DOCUMENT TEXT:
================================
Plasmate vs Lightpanda vs Chrome

An honest, measured comparison of three browser engines for agent automation. All numbers are reproducible; methodology is linked below.

Speed advantage
50x faster
than Chrome (4ms vs 252ms/page)
Token savings
94%
across 98 sites. Up to 1,544x on SPAs
Memory
660x less
than Chrome (30MB vs 20GB for 100 pages)

HTML to structured output

Time to fetch HTML, parse it, execute JavaScript, and produce structured output. This is the core pipeline - what agents actually wait on.

Per-page processing time
Plasmate
4-5 ms
Lightpanda
23 ms
Chrome
252 ms
Memory (100 concurrent pages)
Plasmate
~30 MB
Lightpanda
~2.4 GB
Chrome
~20 GB
Binary size
Plasmate
43 MB
Lightpanda
59-111 MB
Chrome
300-500 MB

What the agent actually sees

Chrome and Lightpanda return raw HTML. Plasmate returns SOM, a semantic representation that strips layout, styling, and boilerplate. This is the difference that compounds at scale.

Site Raw HTML SOM Output Compression
accounts.google.com1.2 MB1.4 KB864x
x.com (Twitter)239 KB1.5 KB159x
linear.app2.2 MB21 KB105x
bing.com157 KB1.7 KB93x
google.com194 KB2.6 KB74x
vercel.com941 KB22 KB43x
steampowered.com842 KB23 KB36x
ebay.com831 KB33 KB25x
Wikipedia (USA)1.7 MB70 KB25x
duckduckgo.com391 KB12 KB33x

Median compression across 98 sites: 9x (94 parsed, 98.9% success rate). Up to 1,544x on heavy SPAs. Lightpanda and Chrome return raw HTML (compression ratio: 1x). Full cost analysis.

What each engine can do

Honest accounting. Green means it works. Yellow means partial. Red means not yet.
================================
[Chart comprehension data]
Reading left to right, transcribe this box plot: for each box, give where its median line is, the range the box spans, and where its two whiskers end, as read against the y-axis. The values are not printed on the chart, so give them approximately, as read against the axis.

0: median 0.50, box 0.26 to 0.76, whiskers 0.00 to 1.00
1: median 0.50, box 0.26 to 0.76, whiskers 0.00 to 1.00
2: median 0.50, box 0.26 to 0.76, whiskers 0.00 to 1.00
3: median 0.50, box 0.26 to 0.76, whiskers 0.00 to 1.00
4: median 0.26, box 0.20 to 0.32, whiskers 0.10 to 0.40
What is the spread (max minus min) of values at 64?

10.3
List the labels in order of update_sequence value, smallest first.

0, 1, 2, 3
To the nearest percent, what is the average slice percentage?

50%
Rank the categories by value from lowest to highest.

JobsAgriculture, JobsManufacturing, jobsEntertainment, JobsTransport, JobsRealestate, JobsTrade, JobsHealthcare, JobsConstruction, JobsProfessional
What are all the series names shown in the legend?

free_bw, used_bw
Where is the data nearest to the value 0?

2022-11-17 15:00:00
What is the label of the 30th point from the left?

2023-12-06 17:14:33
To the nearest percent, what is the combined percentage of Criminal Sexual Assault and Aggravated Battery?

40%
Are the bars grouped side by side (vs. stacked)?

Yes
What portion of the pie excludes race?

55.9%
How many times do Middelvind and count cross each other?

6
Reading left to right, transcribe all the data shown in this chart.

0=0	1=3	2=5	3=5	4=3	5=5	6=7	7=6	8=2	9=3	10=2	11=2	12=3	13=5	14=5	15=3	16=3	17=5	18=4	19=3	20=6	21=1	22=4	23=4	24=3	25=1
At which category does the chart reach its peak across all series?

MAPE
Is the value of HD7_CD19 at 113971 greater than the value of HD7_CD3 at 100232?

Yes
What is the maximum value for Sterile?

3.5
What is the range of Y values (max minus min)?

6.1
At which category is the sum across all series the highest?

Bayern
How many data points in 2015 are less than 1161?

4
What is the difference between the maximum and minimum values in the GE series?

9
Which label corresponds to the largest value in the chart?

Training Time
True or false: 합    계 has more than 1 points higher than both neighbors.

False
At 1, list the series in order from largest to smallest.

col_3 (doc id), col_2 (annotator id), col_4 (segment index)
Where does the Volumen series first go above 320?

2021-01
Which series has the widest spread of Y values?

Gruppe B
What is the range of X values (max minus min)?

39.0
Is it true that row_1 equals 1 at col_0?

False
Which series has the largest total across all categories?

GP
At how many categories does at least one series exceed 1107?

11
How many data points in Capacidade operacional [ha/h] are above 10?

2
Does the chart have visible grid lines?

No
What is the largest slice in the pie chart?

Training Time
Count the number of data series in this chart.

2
================================
QUESTIONS:
#1 Please set down the browser engine comparison above word for word, everything from "Median compression across" down to "Full cost analysis.".
#2 Carry the browser engine comparison further, starting right after its last sentence.

WRITTEN ANSWERS:
#1
Median compression across 98 sites: 9x (94 parsed, 98.9% success rate). Up to 1,544x on heavy SPAs. Lightpanda and Chrome return raw HTML (compression ratio: 1x). Full cost analysis.

#2
Feature Plasmate Lightpanda Chrome
Core
HTTP loader Yes Yes Yes
HTML parser (html5ever) Yes Yes Blink
Full DOM tree Yes Yes Yes
CSS rendering / layout No Partial Yes
JavaScript
JS runtime V8 SpiderMonkey V8
fetch() API Yes Yes Yes
XMLHttpRequest Yes Yes Yes
Timers (setTimeout) Yes Yes Yes
DOM APIs (querySelector, etc.) Yes Yes Yes
Full Web Platform Tests No Partial Yes
CDP Automation
page.goto() Yes Yes Yes
page.content() Yes Yes Yes
page.evaluate() Yes Yes Yes
page.waitForFunction() Yes Yes Yes
Network interception Yes Yes Yes
TLS fingerprint control Yes No No
Screenshots No No Yes
Agent Features
Semantic Object Model Yes No No
Agent Web Protocol Yes No No
Token compression 10-800x N/A (raw HTML) N/A (raw HTML)
Structured data extraction Built-in No No
Wasm plugin system Yes No No
Operations
HTTP cookie jar (Set-Cookie persistence) Yes Yes Yes
Cookie APIs (automation) Roadmapped Yes Yes
Proxy support Via env vars Yes Yes
robots.txt No Yes No
Licensing
License Apache 2.0 AGPL-3.0 Chromium (BSD-ish)

Data from March 2026. Lightpanda features based on their GitHub README and published docs. Chrome features based on Puppeteer v23.

Plasmate

Best for: high-volume page understanding, data extraction, LLM-driven agents that need to reason about web content. You care about tokens, speed, and memory more than pixel-perfect rendering.

Not for: screenshot testing, visual regression, or workflows that require full browser rendering fidelity.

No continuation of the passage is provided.